Further research is required for joint optimization of TSE and anonymization, development of better benchmarks, robust composable privacy metrics, and efficient low-latency implementations.

6. Comparative Analysis and Methodological Variants

Experimentation with two different neural TSE backbones (conformer-based and band-split RNN) demonstrates sensitivity of anonymization performance to extraction quality. Performance degrades as the overlap ratio between speakers increases, with SI-SDR and subsequent EERs and tcpWERs worsened accordingly.

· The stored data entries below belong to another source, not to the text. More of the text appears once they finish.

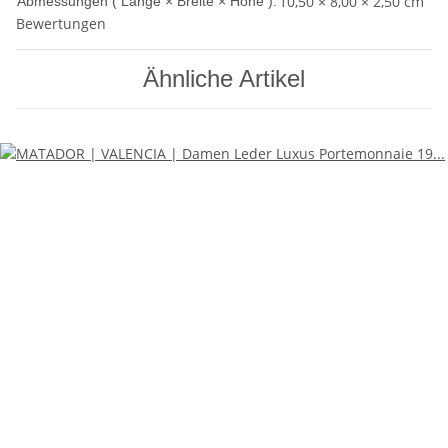
10,50 × 8,00 × 2,50 cm
Abmessungen ( Länge × Breite × Höhe ):
Bewertungen
Ähnliche Artikel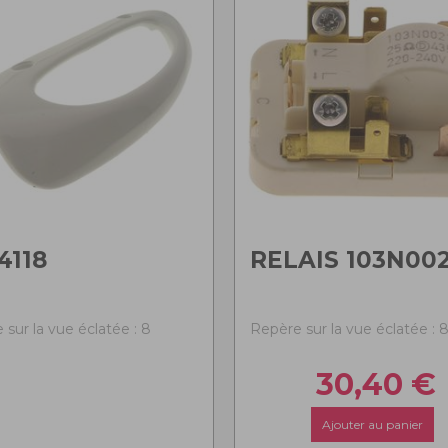
4118
RELAIS 103N002
 sur la vue éclatée : 8
Repère sur la vue éclatée : 
30,40
€
Ajouter au panier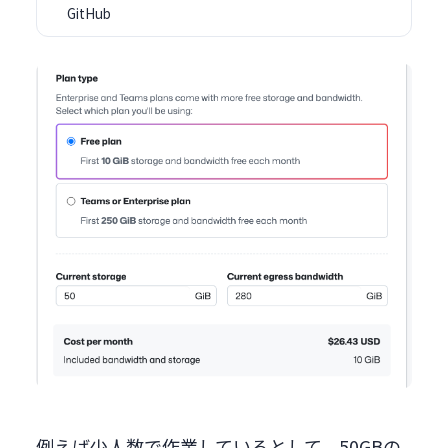
GitHub
例えば少人数で作業しているとして、50GBの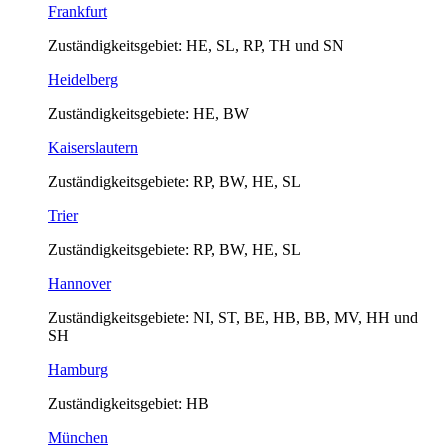
Frankfurt
Zuständigkeitsgebiet: HE, SL, RP, TH und SN
Heidelberg
Zuständigkeitsgebiete: HE, BW
Kaiserslautern
Zuständigkeitsgebiete: RP, BW, HE, SL
Trier
Zuständigkeitsgebiete: RP, BW, HE, SL
Hannover
Zuständigkeitsgebiete: NI, ST, BE, HB, BB, MV, HH und
SH
Hamburg
Zuständigkeitsgebiet: HB
München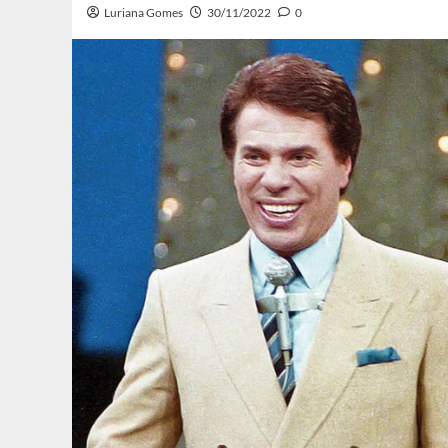
Luriana Gomes
30/11/2022
0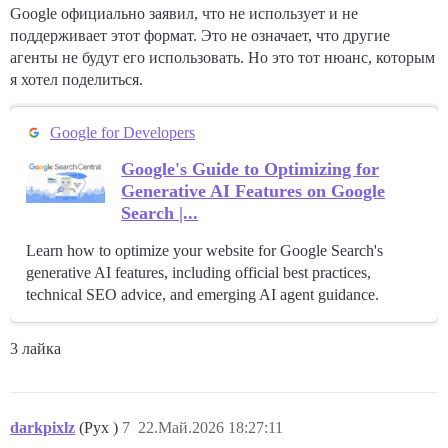
Google официально заявил, что не использует и не
поддерживает этот формат. Это не означает, что другие
агенты не будут его использовать. Но это тот нюанс, которым
я хотел поделиться.
Google for Developers
Google's Guide to Optimizing for
Generative AI Features on Google
Search |...
Learn how to optimize your website for Google Search's
generative AI features, including official best practices,
technical SEO advice, and emerging AI agent guidance.
3 лайка
darkpixlz
(Pyx )
7
22.Май.2026 18:27:11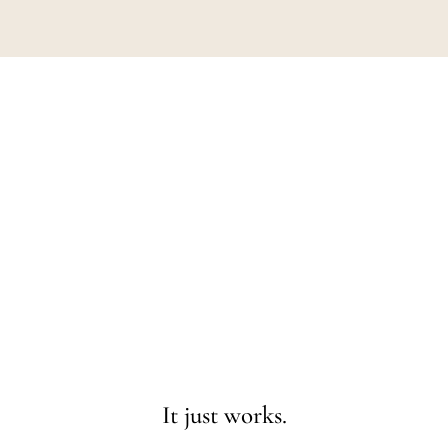
It just works.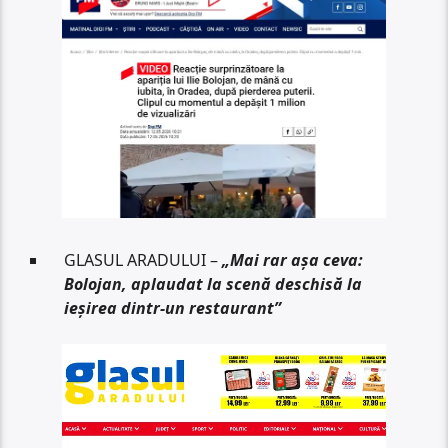
GLASUL ARADULUI –
„Mai rar așa ceva:
Bolojan, aplaudat la scenă deschisă la
ieșirea dintr-un restaurant”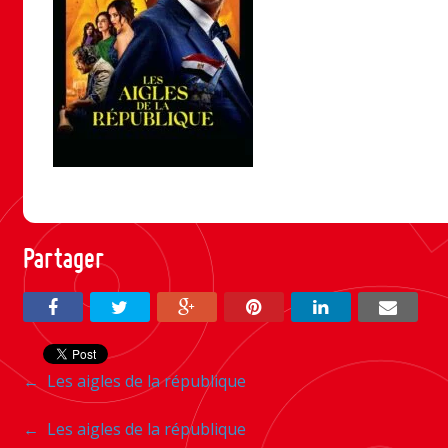
Partager
Navigation
←
Les aigles de la république
entre
Navigation
←
Les aigles de la république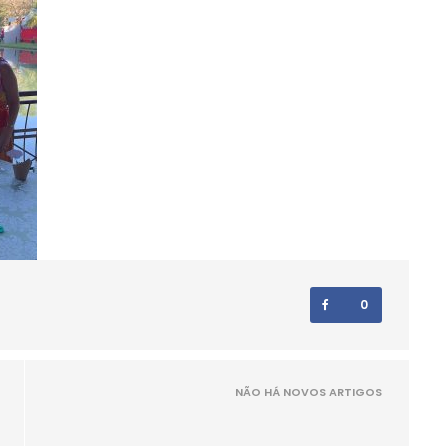
0
NÃO HÁ NOVOS ARTIGOS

The anonymization backbone (e.g., VQ-BN versus other pseudo-embedding or GAN-based systems) further impacts privacy leakage and utility balance.

The TSA approach stands distinct from generic anonymization pipelines by enabling selective, per-speaker operation and by explicitly addressing compositionality of masking, extraction, and synthesis within multi-speaker contexts.

---

In summary, targeted speaker anonymization in multi-speaker recordings leverages dedicated extraction and anonymization modules, novel evaluation methodologies, and sophisticated privacy–utility assessments to address real-world privacy demands in conversational audio. This paradigm is emerging as a critical area of speech privacy research, with ongoing work aimed at minimizing leakage, maximizing downstream utility, and ensuring robustness against sophisticated adversaries (Tomashenko et al., 10 Oct 2025).